Saturday, October 15, 2011

TE POWER AND CONTROL 2

POWER AND CONTROL PYRAMID IN POLITICS

In trying to post something on psychology and in light of the recent posts on the Arab-Israeli conflict, I thought a re-posting on this thinking error was apropos!

Power and control is most often used by very entitled people:  narcissists, anti-socials, borderlines.  

Why do people feel entitled?  Usually because of deprivation, abuse, cultural beliefs.  P and C thoughts often begin with, "I deserve this because..." or "They deserve this because...".  P and C is also a way of convincing yourself that you do not need to take accountability for your actions.

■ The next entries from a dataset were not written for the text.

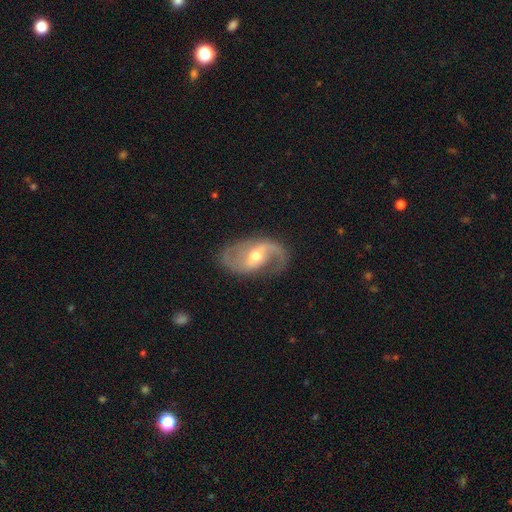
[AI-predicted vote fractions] Smooth or featured? Predicted: featured or disk (p=0.87). Edge-on disk? Predicted: no (p=0.97). Bar? Predicted: weak (p=0.48). Spiral arms? Predicted: yes (p=0.95). Spiral winding? Predicted: loose (p=0.48). Spiral arm count? Predicted: 2 (p=0.86). Bulge size? Predicted: moderate (p=0.65). Merging? Predicted: none (p=0.74).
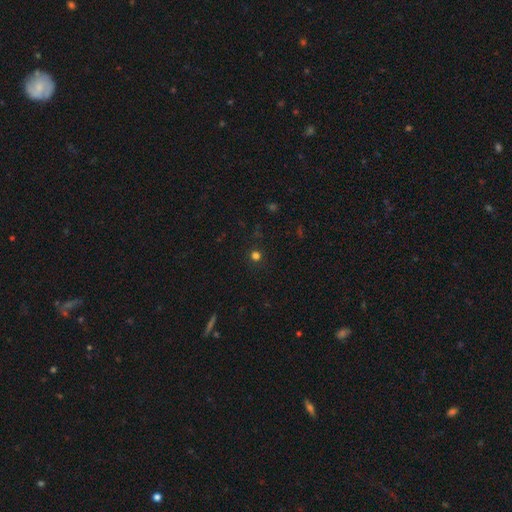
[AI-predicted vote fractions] smooth_or_featured: smooth (p=0.71) [alt: star or artifact p=0.24]
how_rounded: round (p=0.93) [alt: in between p=0.06]
merging: none (p=0.89) [alt: minor disturbance p=0.07]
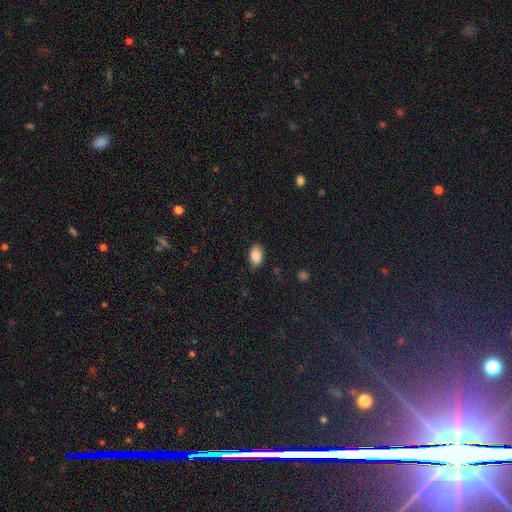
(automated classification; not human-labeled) Smooth or featured?
  - smooth: 87% *
  - star or artifact: 8%
  - featured or disk: 5%
How rounded?
  - in between: 89% *
  - round: 10%
  - cigar-shaped: 1%
Merging?
  - none: 80% *
  - minor disturbance: 16%
  - major disturbance: 3%
  - merger: 1%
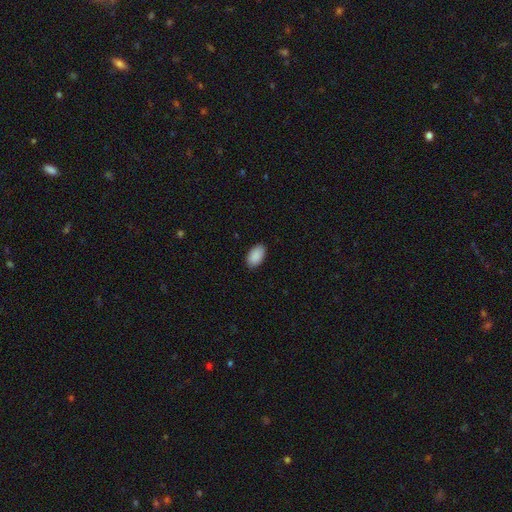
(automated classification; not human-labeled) Smooth or featured? Predicted: smooth (p=0.91). How rounded? Predicted: in between (p=0.95). Merging? Predicted: none (p=0.88).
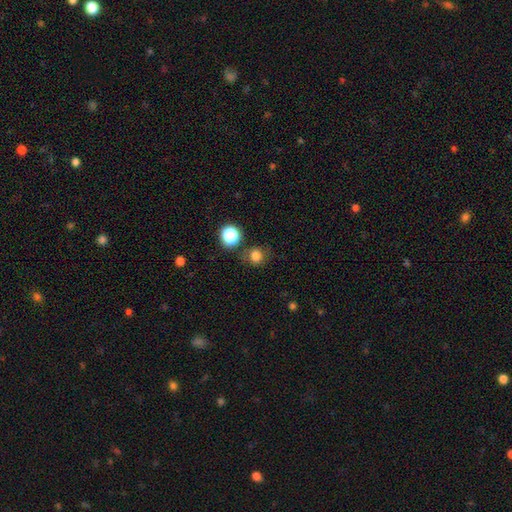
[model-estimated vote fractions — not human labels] A smooth galaxy with no disk features (80%) that is round (87%). Merging: none (76%).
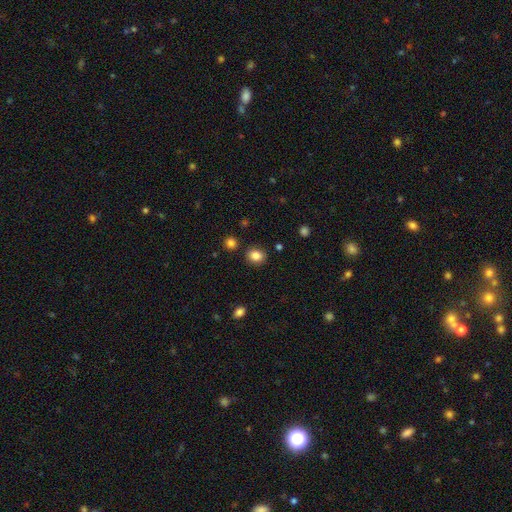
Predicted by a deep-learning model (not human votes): Smooth or featured?
  - smooth: 85% *
  - star or artifact: 10%
  - featured or disk: 5%
How rounded?
  - round: 59% *
  - in between: 40%
  - cigar-shaped: 1%
Merging?
  - none: 85% *
  - minor disturbance: 9%
  - merger: 3%
  - major disturbance: 3%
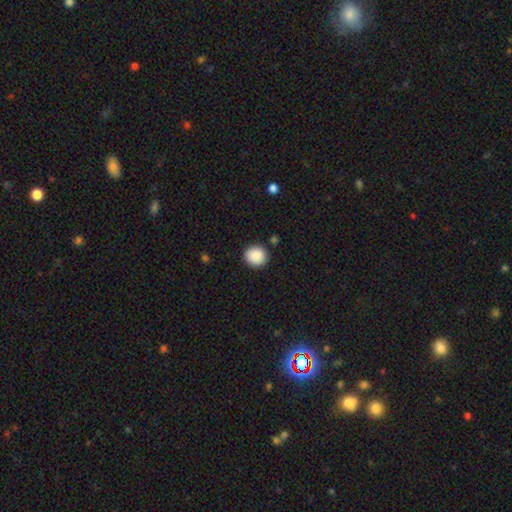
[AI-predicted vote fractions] A smooth galaxy with no disk features (89%) that is round (91%). Merging: none (89%).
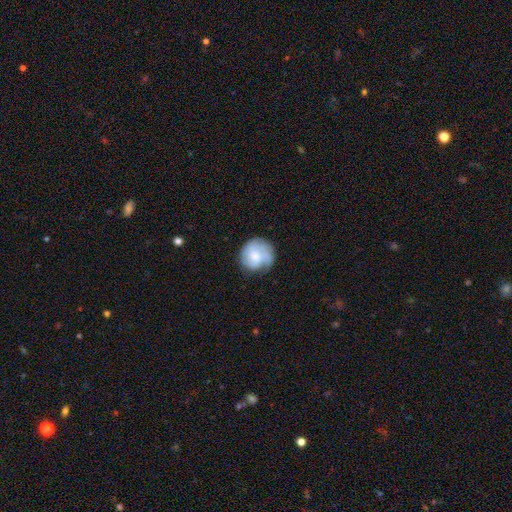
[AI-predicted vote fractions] This appears to be a smooth galaxy with no disk features (55%) that is round (89%). Merging: none (68%).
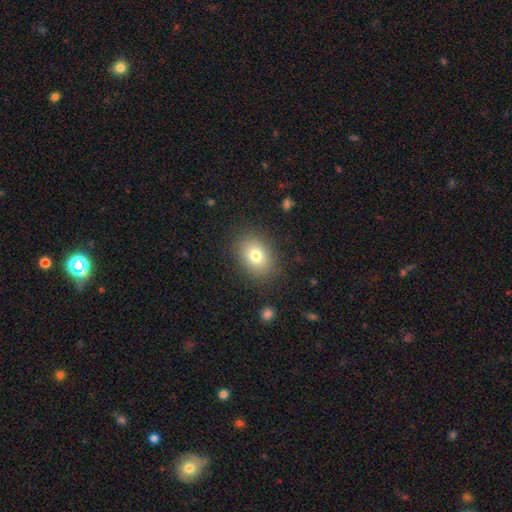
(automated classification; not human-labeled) This appears to be a smooth galaxy with no disk features (78%) that is in between round and cigar-shaped (62%). Merging: none (86%).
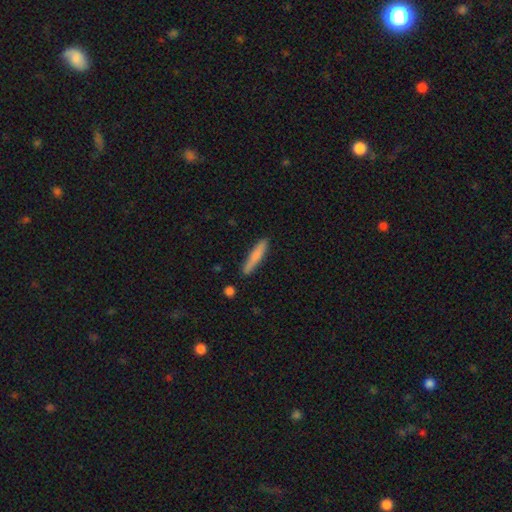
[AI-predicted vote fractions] Overall: smooth (76%). How rounded: cigar-shaped (92%). Merging: none (86%).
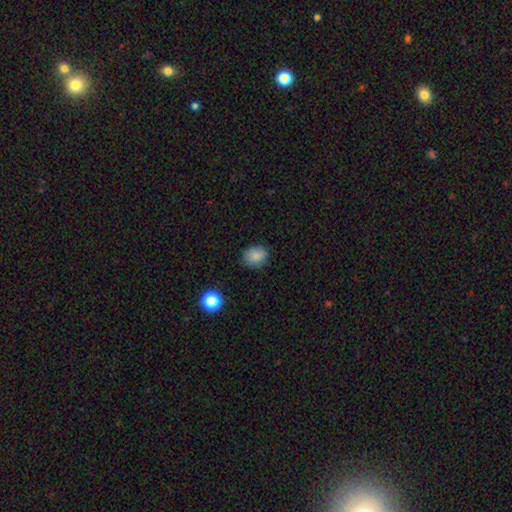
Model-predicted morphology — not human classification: Q: Smooth or featured?
A: smooth (84%); runner-up: star or artifact (10%)
Q: How rounded?
A: round (55%); runner-up: in between (44%)
Q: Merging?
A: none (81%); runner-up: minor disturbance (15%)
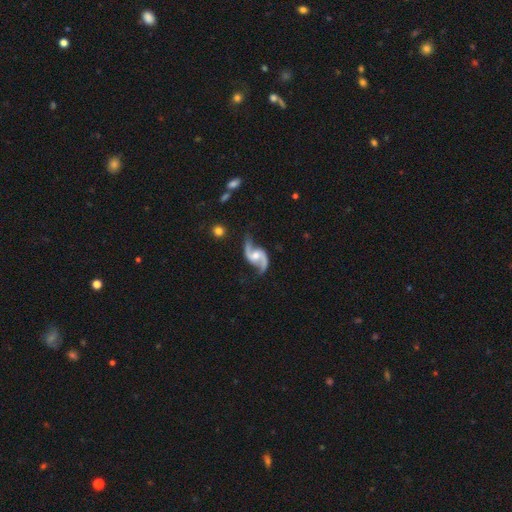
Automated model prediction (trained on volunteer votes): Smooth or featured? Predicted: featured or disk (p=0.92). Edge-on disk? Predicted: no (p=0.98). Bar? Predicted: no (p=0.44). Spiral arms? Predicted: yes (p=0.98). Spiral winding? Predicted: loose (p=0.67). Spiral arm count? Predicted: 2 (p=0.94). Bulge size? Predicted: moderate (p=0.54). Merging? Predicted: none (p=0.76).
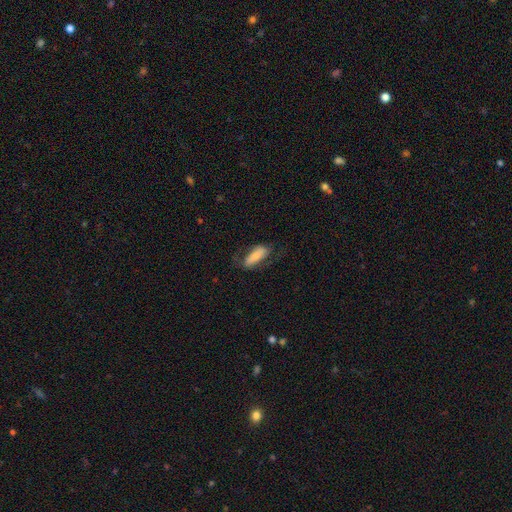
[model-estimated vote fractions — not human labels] Overall: smooth (66%; featured or disk 28%). How rounded: in between (66%; cigar-shaped 31%). Merging: none (65%).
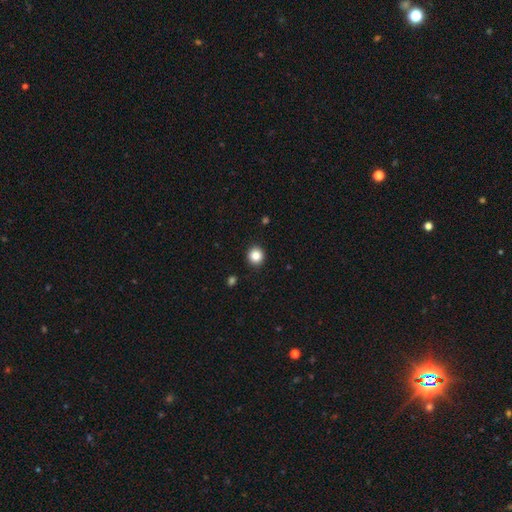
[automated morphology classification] Smooth or featured?
  - smooth: 85% *
  - star or artifact: 10%
  - featured or disk: 5%
How rounded?
  - round: 91% *
  - in between: 8%
  - cigar-shaped: 1%
Merging?
  - none: 92% *
  - minor disturbance: 5%
  - major disturbance: 2%
  - merger: 1%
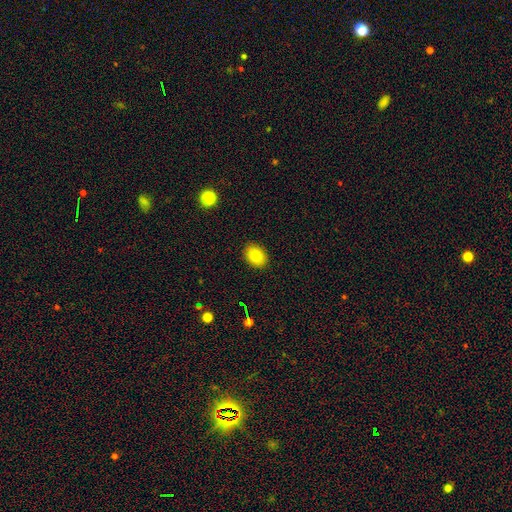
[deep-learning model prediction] A smooth galaxy with no disk features (80%) that is in between round and cigar-shaped (69%).

Vote fractions:
- Smooth or featured? smooth: 80% / featured or disk: 10% / star or artifact: 10%
- How rounded? in between: 69% / round: 30% / cigar-shaped: 1%
- Merging? none: 90% / minor disturbance: 7% / major disturbance: 2% / merger: 1%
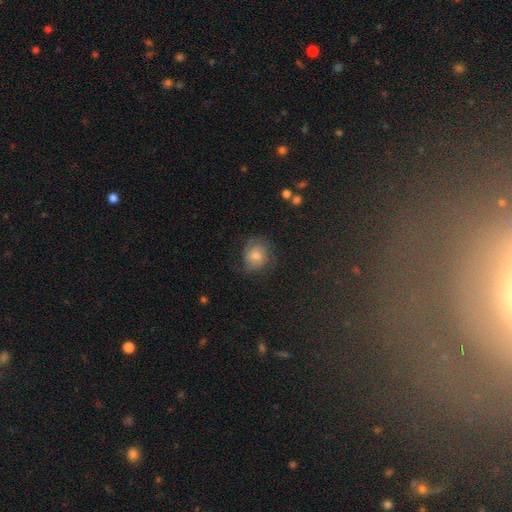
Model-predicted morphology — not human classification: The model was most divided on "smooth or featured": featured or disk: 45%, smooth: 40%, star or artifact: 15%. More confident: merging — none (65%).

But this thinking error is common to most people who have used it at one time or another.  It is also common to people who have had other people power-thrust against them, resulting in feelings of anger, fear, revenge, pain, sorrow, frustration to name some of them.

Is wanting power and control in our lives a bad ambition?  No, not necessarily.  It can be very good when we use it ethically and for the good of ourselves and others.  It becomes negative when used against others, to hurt others, to manipulate others...

Politics is a super common arena for this thinking error!

POWER AND CONTROL:  You expect to control others.  Since you are special you think others should obey you.  You use power thrusts (getting over physically or psychologically on another person) to get out of "zero state"--another TE.  Getting over on others, lying, manipulating are all good ways to control others; they do not have the right to make any demands on you.

            Example:          You tell a country that it had better give you what you want, because if it doesn’t, you threaten it with violence and coercion.

            Payoff:              You get people to do what you want.  You feel superior to others.  You do not have to do what others ask of you.

            Consequence:   You do not know how to have a relationship with other countries (due in part to your selfishness).  People avoid you.  You do not know how to meet your own needs because you are used to other people meeting them for you.  People only respond to you out of fear and do not trust you.